La película sigue el recorrido de Cristiano y descubre una red de hombres igualmente perdidos que conforman familias ocasionales, grupos humanos siempre al borde de la disolución. Un trabajo conduce al otro, el final de una cosecha empuja a la ruta y a empezar todo de nuevo. Los directores observan con delicadeza, siempre atentos a la fragilidad general de los espacios, a los gestos de camaradería o de derrota. El programa de la película queda claro en pocos minutos: se quiere retratar el mundo del trabajo en su materialidad, en la fugacidad de sus vínculos y de sus pactos, en los efectos que deja en el cuerpo y el carácter.
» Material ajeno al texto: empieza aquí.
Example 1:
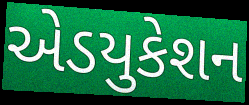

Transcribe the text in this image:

એડયુકેશન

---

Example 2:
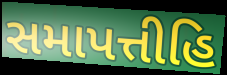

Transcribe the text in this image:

સમાપત્તીહિ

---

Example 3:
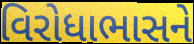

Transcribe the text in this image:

વિરોધાભાસને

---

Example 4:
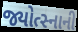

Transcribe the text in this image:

જ્યોત્સ્નાની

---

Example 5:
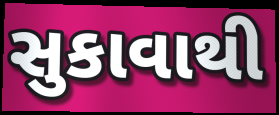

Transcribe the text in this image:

સુકાવાથીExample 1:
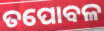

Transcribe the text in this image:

ତପୋବଳ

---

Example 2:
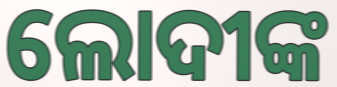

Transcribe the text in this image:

ଲୋଦୀଙ୍କ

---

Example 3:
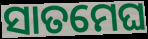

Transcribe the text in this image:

ସାତମେଘ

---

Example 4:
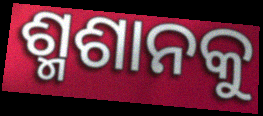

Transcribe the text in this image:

ଶ୍ମଶାନକୁ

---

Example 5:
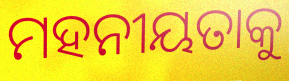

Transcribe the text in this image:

ମହନୀୟତାକୁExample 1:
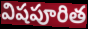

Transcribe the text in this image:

విషపూరిత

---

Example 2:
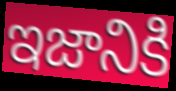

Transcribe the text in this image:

ఇజానికి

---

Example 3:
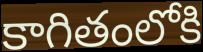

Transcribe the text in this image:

కాగితంలోకి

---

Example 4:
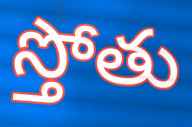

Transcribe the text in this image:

స్తోతు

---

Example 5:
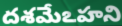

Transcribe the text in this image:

దశమేఽహనిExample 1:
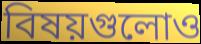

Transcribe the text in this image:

বিষয়গুলোও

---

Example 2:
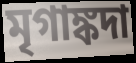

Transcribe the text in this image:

মৃগাঙ্কদা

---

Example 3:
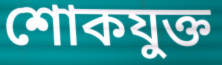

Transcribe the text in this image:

শোকযুক্ত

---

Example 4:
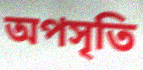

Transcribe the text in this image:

অপসৃতি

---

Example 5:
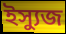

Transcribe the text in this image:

ইস্যুজ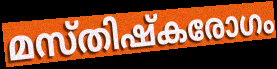
മസ്തിഷ്കരോഗംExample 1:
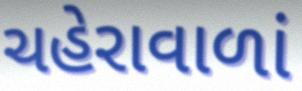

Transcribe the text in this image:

ચહેરાવાળાં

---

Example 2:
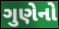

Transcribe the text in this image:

ગુણેનો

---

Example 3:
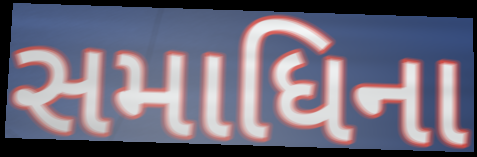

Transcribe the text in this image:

સમાધિના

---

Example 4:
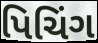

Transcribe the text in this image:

પિચિંગ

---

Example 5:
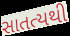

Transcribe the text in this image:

સાતત્યથી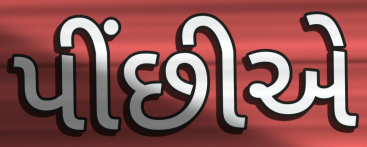
પીંછીએ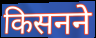
किसननेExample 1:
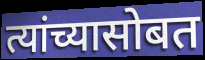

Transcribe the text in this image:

त्यांच्यासोबत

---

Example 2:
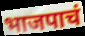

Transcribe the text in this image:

भाजपाचं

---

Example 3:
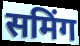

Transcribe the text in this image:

समिंग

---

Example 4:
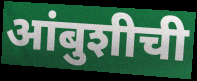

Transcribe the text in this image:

आंबुशीची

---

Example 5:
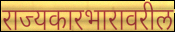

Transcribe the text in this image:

राज्यकारभारावरील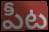
పీటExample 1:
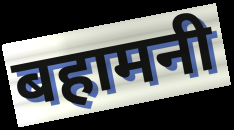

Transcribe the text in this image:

बहामनी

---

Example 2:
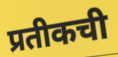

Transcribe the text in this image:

प्रतीकची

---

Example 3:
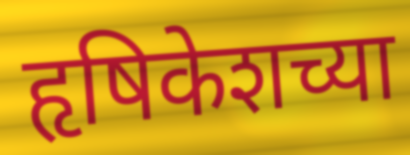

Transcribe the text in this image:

हृषिकेशच्या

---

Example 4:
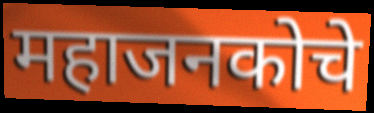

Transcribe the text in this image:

Se trata de un mundo diferente al del cine, por ejemplo, de los Dardenne o Ken Loach, que parecen ver solo los engranajes de un sistema desigual, sus atropellos y poco más que eso; Dumans y Uchoa, en cambio, hallan un universo de gran espesor, una realidad que fascina justamente por que no se la obliga a decir nada, un conjunto intrigante que no deviene insumo de una queja grave. Los Dardenne y Loach ven a sus personajes como piezas que deben apuntalar una visión inapelable sobre el mundo del trabajo; en Arabia, al contrario, Cristiano funciona como un vector que permite abrirse paso por un mundo que la película no presume conocer y que no intenta explicar, mucho menos reducir a unas pocas consignas altisonantes.
Ese respeto por la historia de sus personajes blinda a la película contra los subrayados, ya desde el comienzo: André se levanta temprano para prepararle una bebida caliente a su hermano menor, que está en cama. La frialdad de la mañana, la escasez de los utensilios y de las habitaciones, la información de que se acabaron los remedios, todo recuerda a la escena de la criada en Umberto D, pero apenas unas miradas entre los hermanos alcanza para disipar esas sospechas: una sonrisa espontánea del más chico confirma que lo que está por verse no es un panfleto sobre la miseria sino algo bastante más interesante; que Arabia es un objeto con menos seguridades que dudas, que mira lanzado por la curiosidad antes que por el despliegue de certezas.
La fórmula es de una eficacia impresionante: Dumans y Uchoa encuentran casitas derruidas, labores pocas veces filmados, tiempos muertos entre empleos y amistades al paso; en esa red móvil de trabajos mal pagos la película muestra, claro, una miseria general, profunda, pero también una tristeza silenciosa que invade todas las escenas, incluso los breves momentos de felicidad, y que desborda las condiciones de explotación, una tristeza casi antropológica. Se trata de un mal que parece tocar a todos por igual, ya sea al joven André como a Cristiano, como si fueran atacados por una melancolía irrefrenable, la consecuencia tal vez de vivir expuesto a un paisaje dominado por el humo de fábricas, las calles desparejas de los barrios pobres, el pasar demasiado tiempo viajando de un lugar a otro sin una residencia fija. Algunas críticas de Arabia hablan de neorrealismo, es decir, apelan a una etiqueta conocida, de uso sencillo, que puede ayudar a medirse con la propuesta de la película. Pero en los cuartos mal pertrechados que se muestran lo que se juega no es tanto el retrato de una humanidad empobrecida, sino una poesía de la marginalidad que hace acordar más a las películas de Pedro Costa. Si en Arabia hubiera algo parecido al neorrealismo, habría que hablar de otra cosa, menos de realismo que del aire de fantasía discreta de una buena parte del cine portugués actual. Un cine cuya potencia se cifra en transformar el mundo circundante, volverlo un lugar misterioso en el que los postergados no quedan reducidos a su situación económica, donde además de trabajar y padecer pueden hablar de lo que se hacen, pensarlo, escribirlo, incluso diseñar inventarios de las cosas que cargan.